TANGERANG, Pelitabanten .com — Diskusi Tangerang Raya (DTR) Dwi Mingguan yang digagas oleh Kajian Politik Nasional (KPN), Visi Nusantara, Perekat Demokrasi memasuki episode ke-3, Jumat (10/11/2023) di Loteng Cafe, Kota Tangerang. Kali ini mengangkat topik tentang permasalahan tata kelola sampah yang ada di wilayah Kota Tangerang, Kota Tangerang Selatan, dan Kabupaten Tangerang (Tangerang Raya).
Dalam paparannya, Direktur Eksekutif Visi Nusantara (Vinus), Subandi Musbah mengatakan bahwa pengelolaan sampah selama 10 tahun kepemimpinan di Tangerang Raya masih menyisakan berbagai masalah, walaupun pihak Pemerintah Kabupaten dan Kota terus melancarkan berbagai kebijakan guna memuaskan masyarakat dalam hal pelayanan.
“Salah satu contoh, Pemkab Tangerang tidak punya grand design jangka panjang dalam mengatasi sampah. Banyak anggaran tetapi tidak ada perencanaan yang strategis bermutu, padahal resource-nya banyak. Apakah itu SDM, APBD bahkan dana desa,” ujarnya.
Hal senada juga dikatakan, Direktur Eksekutif Perekat Demokrasi, Khoirun Huda. Aktivis yang akrab disapa Kang Huda ini menambahkan, sampah di Kabupaten Tangerang akan menjadi masalah sosial masyarakat yang serius jika tidak segera dilakukan penanganan secara komprehensif dan dalam skala prioritas pembangunan.
“Konflik masyarakat akan terjadi ketika ada persoalan yang tak kunjung bisa diselesaikan.

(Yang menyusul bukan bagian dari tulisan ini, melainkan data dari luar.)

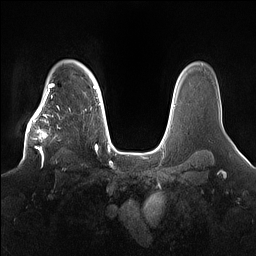
Breast MRI (dynamic contrast-enhanced), one axial slice. Position 121 of 160 along the scan axis. Dynamic contrast-enhanced series, time point 2 of 7 at this slice position (early post-contrast). 1.5 T. TE 1.4 ms, TR 5 ms. 1.2 mm slice thickness. 256 × 256 image matrix, field of view 360 × 360 mm. Female patient.
Structures marked on this image (semi-automatically segmented with operator editing):
- enhancing-tissue mask used for the functional tumour volume (all voxels passing the contrast-enhancement thresholds inside the analysis volume; usually the tumour): bounding box [x1, y1, x2, y2] px = [22, 98, 79, 165]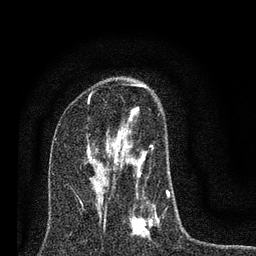
Breast MRI (dynamic contrast-enhanced), one axial slice. Slice 44 of 80 in the series (ordered by position). Cropped to one breast. Dynamic contrast-enhanced series, time point 2 of 7 at this slice position (early post-contrast). 3 T. TE 2.2 ms, TR 6 ms. 256 × 256 image matrix, field of view 140 × 140 mm. Female patient.
Annotated regions visible in this slice (semi-automatic segmentation, software-assisted and operator-edited):
- enhancing-tissue mask used for the functional tumour volume (all voxels passing the contrast-enhancement thresholds inside the analysis volume; usually the tumour): bounding box [x1, y1, x2, y2] px = [92, 84, 170, 238]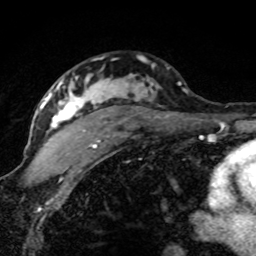
Breast MRI (dynamic contrast-enhanced), one axial slice. Position 52 of 80 along the scan axis. Cropped to one breast. Dynamic contrast-enhanced series, time point 2 of 8 at this slice position (early post-contrast). 1.5 T. TE 4.2 ms, TR 7.1 ms. 2 mm slice thickness. 256 × 256 image matrix. Female patient.
Structures marked on this image (semi-automatically segmented with operator editing):
- enhancing-tissue mask used for the functional tumour volume (all voxels passing the contrast-enhancement thresholds inside the analysis volume; usually the tumour): bounding box (x1, y1, x2, y2) in pixels: (42, 74, 186, 148)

Nah sampah di Kab Tangerang ini salah satunya. Banyaknya aduan soal TPA Jatiwaringin Mauk, sampah maupun limbah pabrik yang mencemari lingkungan sekitar. Langkah taktis cepat harus segera diambil, manfaatkan sumber daya APBD yang besar dan dana desa bisa menjadi solusi cepat. Tapi juga perencanaan yang matang,” ujarnya.

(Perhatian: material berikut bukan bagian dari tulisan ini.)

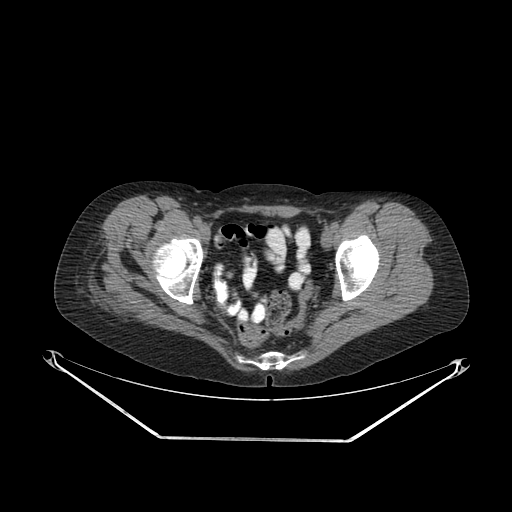
CT of an extremity soft-tissue mass (from a PET/CT study), one axial slice; position 55 of 267 along the scan axis; reconstruction kernel SOFT; 140 kVp; soft-tissue window (W 400 / L 40 HU); 3.75 mm slice thickness; 512 × 512 image matrix. Female patient. Case-level facts recorded for this patient, not image findings: histological type: epithelioid sarcoma with vascular differentiation; site of the primary tumour: right buttock.
Outlined on this slice (expert contour drawn on MRI and transferred to this co-registered scan by the dataset authors):
- gross tumour volume (mass): bounding box [x1, y1, x2, y2] px = [78, 271, 131, 312]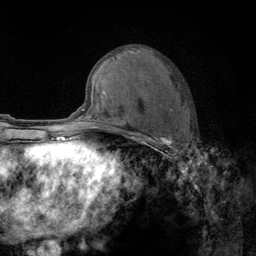
Breast MRI (dynamic contrast-enhanced), one axial slice; position 61 of 134 along the scan axis; cropped to one breast; dynamic contrast-enhanced series, time point 2 of 6 at this slice position (early post-contrast); 3 T; TE 2.8 ms, TR 7.8 ms; 256 × 256 image matrix, field of view 170 × 170 mm. Female patient.
Outlined on this slice (semi-automatic segmentation, software-assisted and operator-edited):
- enhancing-tissue mask used for the functional tumour volume (all voxels passing the contrast-enhancement thresholds inside the analysis volume; usually the tumour): bounding box <122,109,192,159> (left, top, right, bottom; pixels)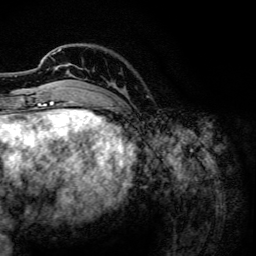
Breast MRI, one axial slice. Position 29 of 134 along the scan axis. Cropped to one breast. Dynamic contrast-enhanced series, time point 2 of 6 at this slice position (early post-contrast). 3 T. TE 4.2 ms, TR 7.9 ms. 1.2 mm slice thickness. 256 × 256 image matrix, field of view 170 × 170 mm. Female patient.
Outlined on this slice (semi-automatically segmented with operator editing):
- enhancing-tissue mask used for the functional tumour volume (all voxels passing the contrast-enhancement thresholds inside the analysis volume; usually the tumour): bounding box <43,49,72,102> (left, top, right, bottom; pixels)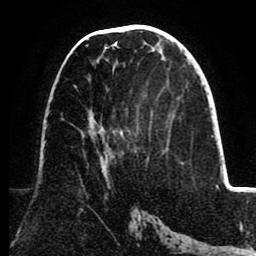
Breast MRI (dynamic contrast-enhanced), one axial slice; slice 40 of 80 in the series (ordered by position); cropped to one breast; dynamic contrast-enhanced series, time point 2 of 8 at this slice position (early post-contrast); 1.5 T; TE 2.6 ms, TR 5.5 ms; 256 × 256 image matrix. Female patient.
Outlined on this slice (semi-automatic segmentation, software-assisted and operator-edited):
- enhancing-tissue mask used for the functional tumour volume (all voxels passing the contrast-enhancement thresholds inside the analysis volume; usually the tumour): bounding box [x1, y1, x2, y2] px = [86, 45, 108, 159]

Sekretaris Dinas Lingkungan Hidup Kabupaten Tangerang Budi Khumaedi menyatakan bahwa pihak Pemkab telah berusaha untuk mengatasi persoalan sampah yang ada di wilayahnya melalui program bank sampah serta Perda Tahun 2023 yang isinya menyempurnakan Perda Tahun 2016.
“Memang kami akui pengolahan yang dijalankan masih konvensional, namun kami terus berupaya memberikan pelayanan yang terbaik. Baru saja dibentuk Bank Sampah Induk (BSI) berskala Kabupaten yang diharapkan dapat mereduksi sampah yang ada di Kabupaten Tangerang,” ungkapnya.

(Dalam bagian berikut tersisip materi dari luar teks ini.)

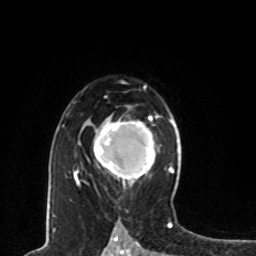
Breast MRI, one axial slice. Slice 52 of 80 in the series (ordered by position). Cropped to one breast. Dynamic contrast-enhanced series, time point 2 of 8 at this slice position (early post-contrast). 1.5 T. TE 4.2 ms, TR 7 ms. 2 mm slice thickness. 256 × 256 image matrix, field of view 165 × 165 mm. Female patient.
Structures marked on this image (semi-automatically segmented with operator editing):
- enhancing-tissue mask used for the functional tumour volume (all voxels passing the contrast-enhancement thresholds inside the analysis volume; usually the tumour): bounding box [x1, y1, x2, y2] px = [95, 117, 154, 184]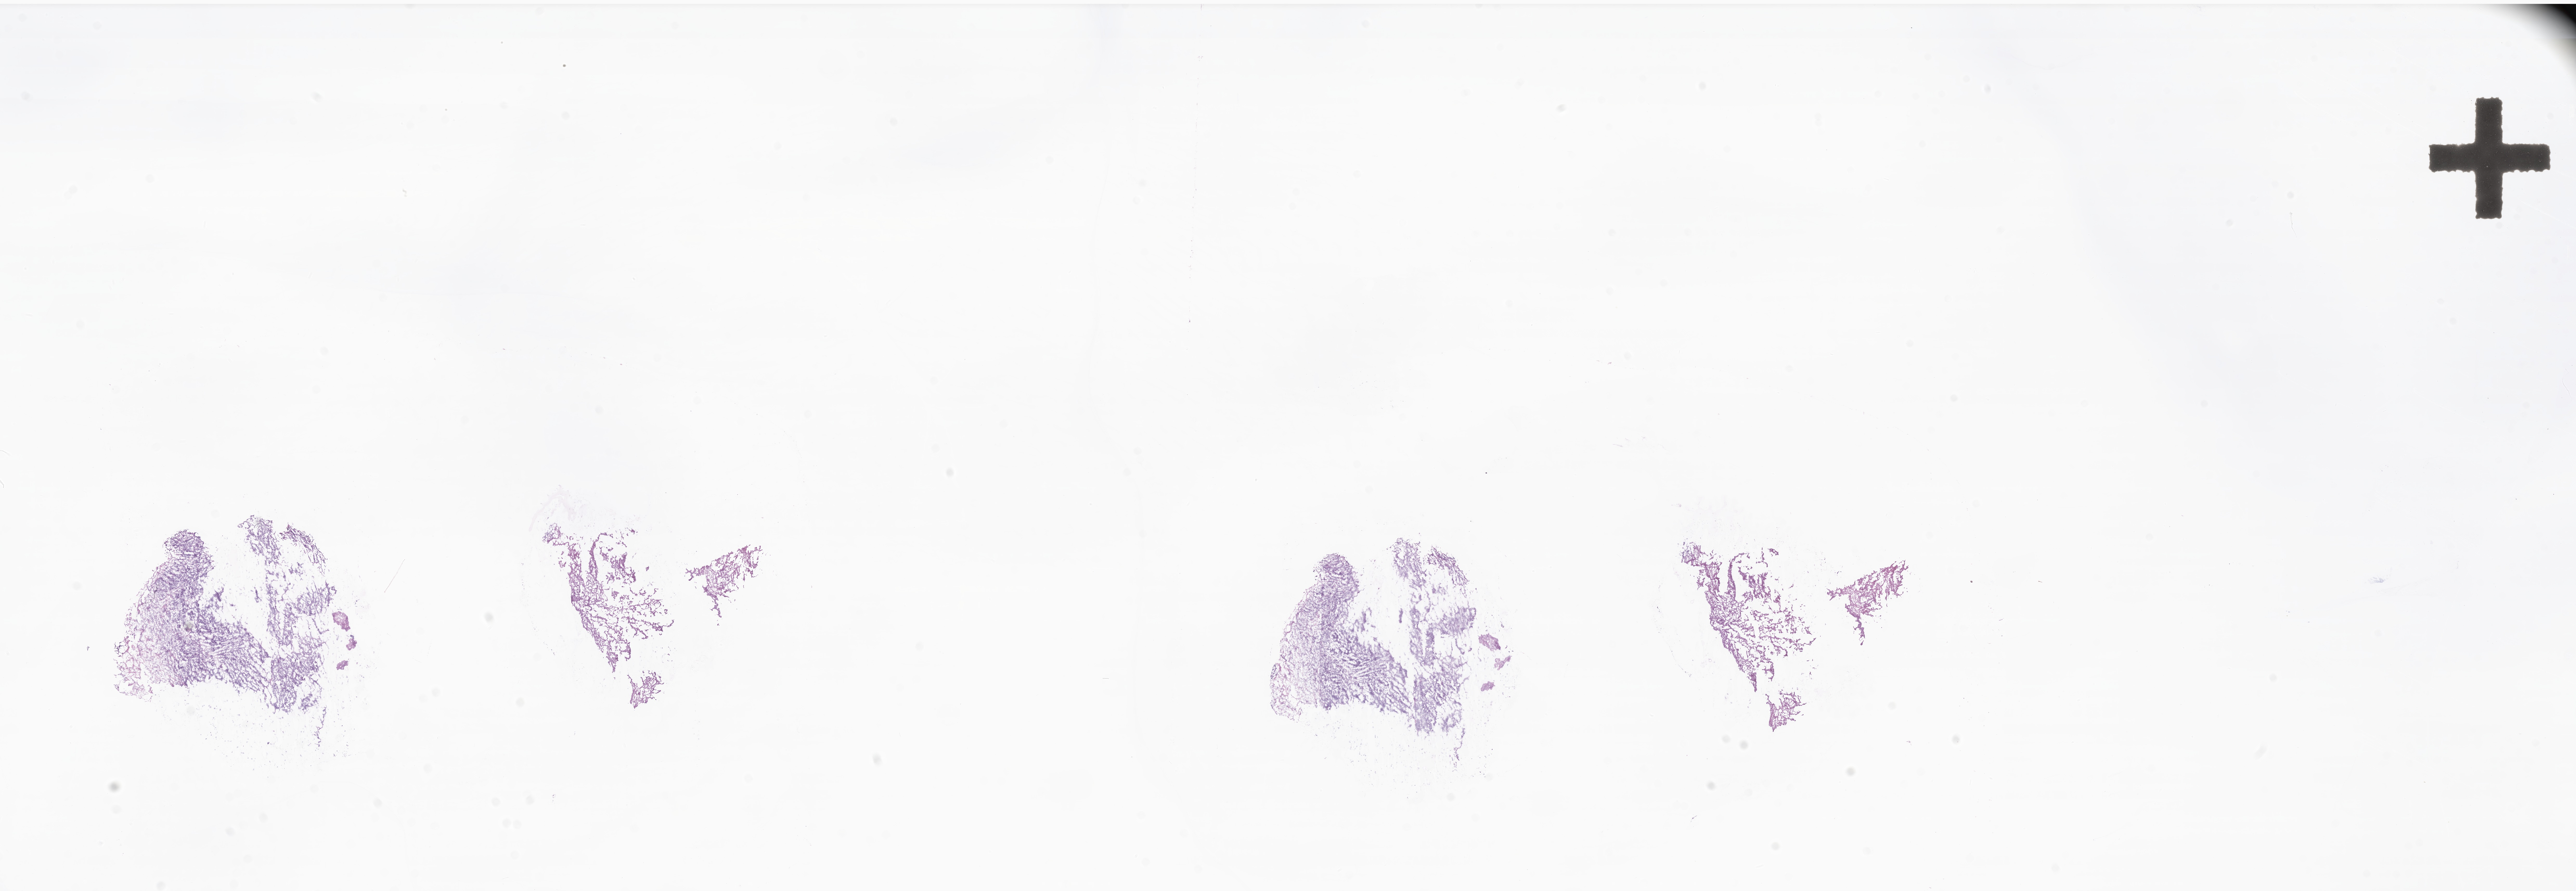
Haematoxylin and eosin whole-slide image — a low-resolution overview of the entire scanned area, about 41.8 x 14.4 mm, frozen section (tissue freezing medium), metastatic tumor tissue, resected from lymph node. Female patient; age at initial diagnosis 50 years. Slide review estimates, as recorded: tumor cells 80%, tumor nuclei 90%, stromal cells 10%, necrosis 10%, normal cells 0%. Inflammatory infiltration, as recorded: lymphocyte infiltration 0%, monocyte infiltration 0%, neutrophil infiltration 0%.
Patient diagnosis (primary): Malignant melanoma, NOS. Section: bottom of the tissue portion.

Dalam kesempatan yang sama Sekretaris Dinas Lingkungan Hidup Kota Tangerang, Dadang Basuki menyatakan bahwa pihaknya mencoba mengadopsi beberapa teknologi untuk mengurangi jumlah sampah yang harus dibuang ke tempat pembuangan akhir atau TPA.
“Kami coba mengupayakan berbagai metode seperti Rumah Olah Sampah Organik (ROSO) dengan metode intermediate treatment facility (ITF), memanfaatkan maggot, serta peran aktif masyarakat dengan pengelolaan Bank Sampah sebagai solusi alternatif di kota Tangerang,” ungkapnya.
Menyikapi sampah di Kota Tangerang Selatan, Aktivis Lingkungan Hidup Tatang Sago menyoroti tentang Kontrak Kerjasama pengiriman sampah dari Kota Tangerang Selatan ke Kabupaten Lebak karena TPA Cipeucang sudah over load. Dalam kebijakan itu, Tatang Sago justru menyoroti tentang jasa pengangkutan sampah yang cukup membebani APBD di mana sebelumnya pengangkutan sampah yang dikelola oleh swasta dari Kota Tangsel ke Kota Serang menghabiskan anggaran sekitar 49 miliar/tahun. Namun dalam implementasinya banyak terlihat mobil-mobil berplat dinas juga ikut digunakan untuk mengangkut sampah.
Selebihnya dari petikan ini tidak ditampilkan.